**WHAT YOU WILL DO:** Each line of the data is to be output verbatim, with the images removed.

**DATA TO PROCESS:**
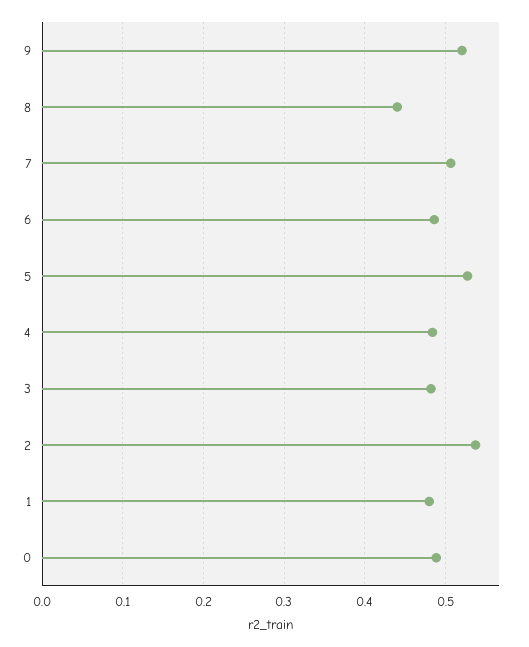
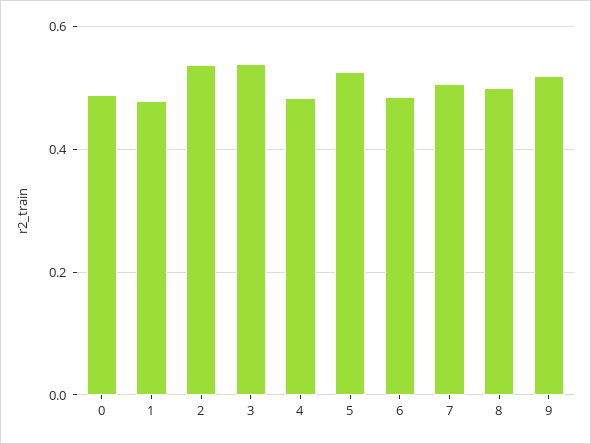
  {
    "9": 0.52,
-   "8": 0.44,
+   "8": 0.5,
    "7": 0.51,
    "6": 0.49,
    "5": 0.53,
    "4": 0.48,
-   "3": 0.48,
+   "3": 0.54,
    "2": 0.54,
    "1": 0.48,
    "0": 0.49
  }

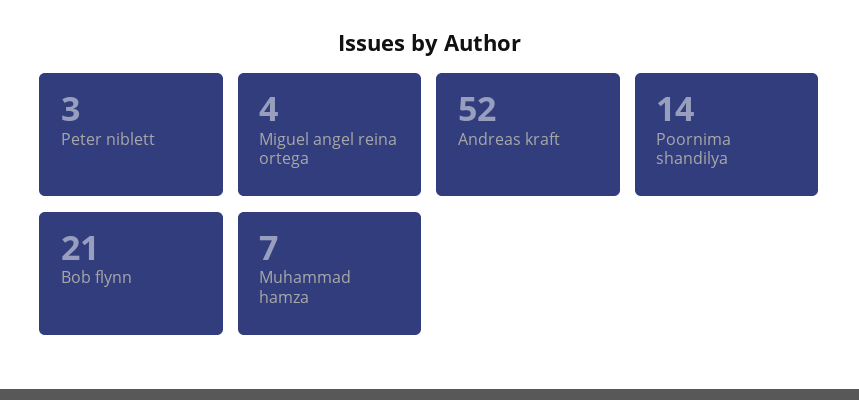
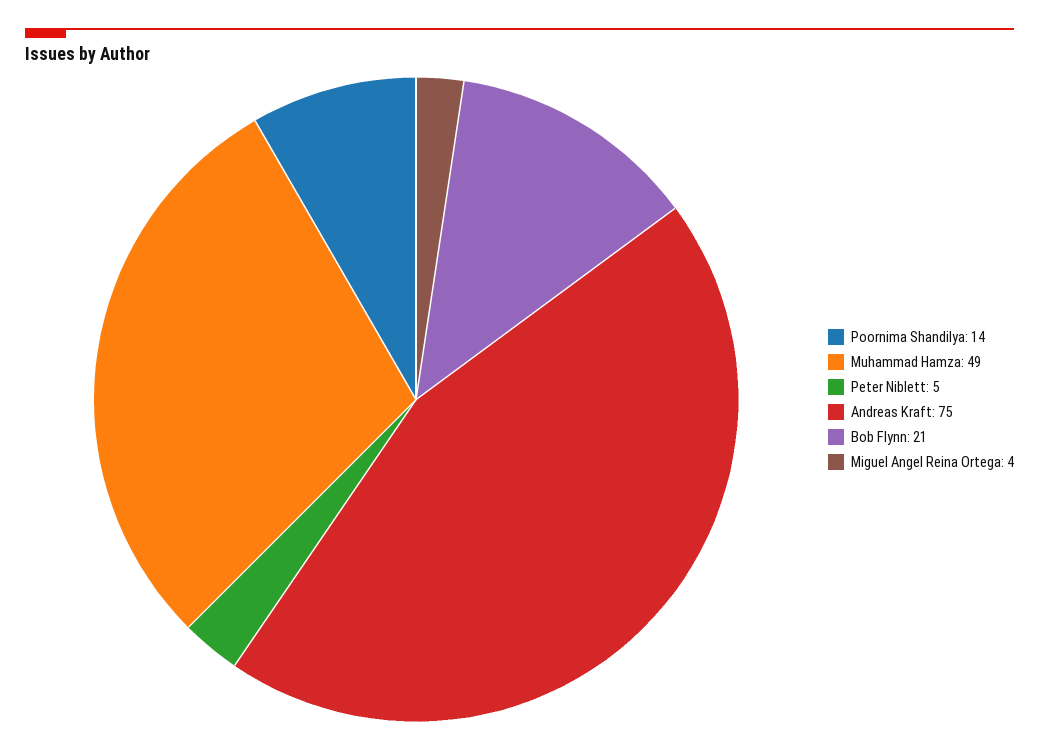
  {
-   "Peter niblett": 3,
+   "Peter niblett": 5,
    "Miguel angel reina ortega": 4,
-   "Andreas kraft": 52,
+   "Andreas kraft": 75,
    "Poornima shandilya": 14,
    "Bob flynn": 21,
-   "Muhammad hamza": 7
+   "Muhammad hamza": 49
  }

**OUTPUT FOR THIS TASK:**
  {
    "9": 0.52,
-   "8": 0.44,
+   "8": 0.5,
    "7": 0.51,
    "6": 0.49,
    "5": 0.53,
    "4": 0.48,
-   "3": 0.48,
+   "3": 0.54,
    "2": 0.54,
    "1": 0.48,
    "0": 0.49
  }

  {
-   "Peter niblett": 3,
+   "Peter niblett": 5,
    "Miguel angel reina ortega": 4,
-   "Andreas kraft": 52,
+   "Andreas kraft": 75,
    "Poornima shandilya": 14,
    "Bob flynn": 21,
-   "Muhammad hamza": 7
+   "Muhammad hamza": 49
  }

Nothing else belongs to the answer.